En estas últimas décadas se ha puesto de moda hablar de liderazgo… Se ofrecen cursos, se dictan conferencias, por todas partes aparecen “expertos” que tienen las claves y los tips más novedosos que van a hacer que todos los que accedan a esos “secretos” ejerzan una influencia significativa en los que los rodean y así se convertirán en grandes líderes.

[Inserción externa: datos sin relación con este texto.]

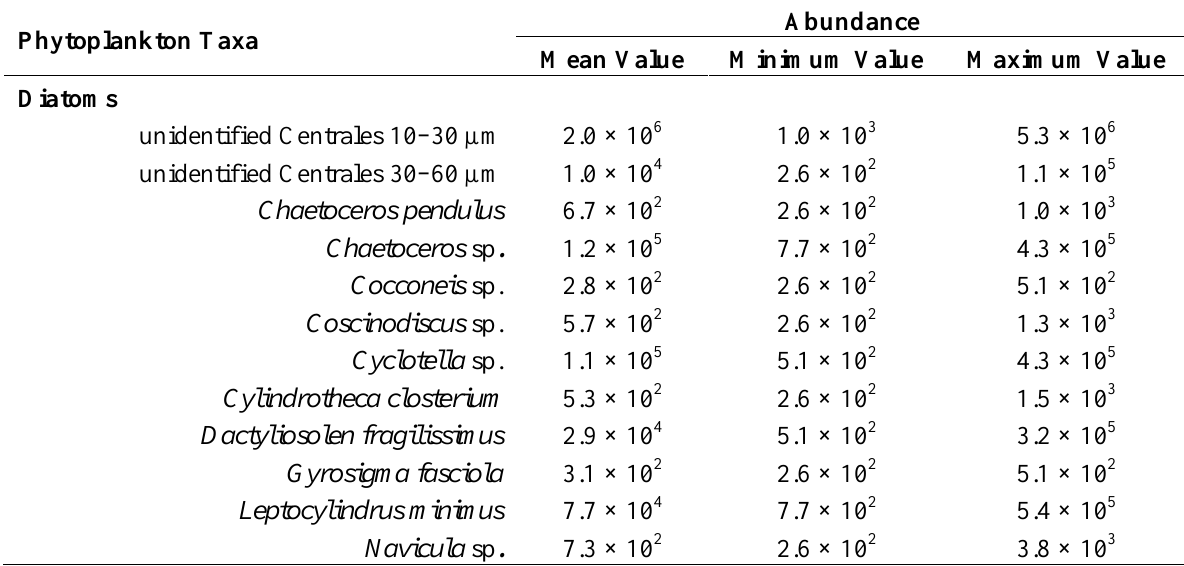
Table 1. Summary statistics of phytoplankton abundance data (cells L −1 ) of the 41 taxa observed in the Lafayette River samples at least 5 times during the study. The two bloom taxa are identified in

Yo no soy un experto ni pretendo serlo, pero quiero compartir contigo en este podcast semanal algunas de las herramientas que a lo largo de estos más de treinta años he ido aprendiendo del Único Maestro que enseñó -y sigue enseñando-, que el verdadero liderazgo se llama SERVICIO y que no hay mayor influencia que la de alguien que contagia de esperanza, atendiendo, cuidando y amando a los que lo rodean entregándoles generosamente su propia vida.

Como te digo en el video de bienvenida, esta sección se llama EFFATÁ, que es una palabra aramea cuyo significado podríamos traducirlo por “Ábrete” y hazlo confiadamente… Eso fue lo que Jesús le dijo al tocar íntimamente la vida del hombre enfermo de sordera y que tartamudeaba en el capítulo 7 del evangelio según Marcos. Por supuesto que ese ser humano después de ese encuentro poderoso con el Amado, fue sanado en todo su ser y empezó a hablar correctamente.

Ojalá a través de lo que con sencillez compartiré contigo en esta sección seas tocad@ y capacitad@ por el Señor para servir (¿iderar?) a su manera a los que más lo necesitan, es decir, a sus preferidos.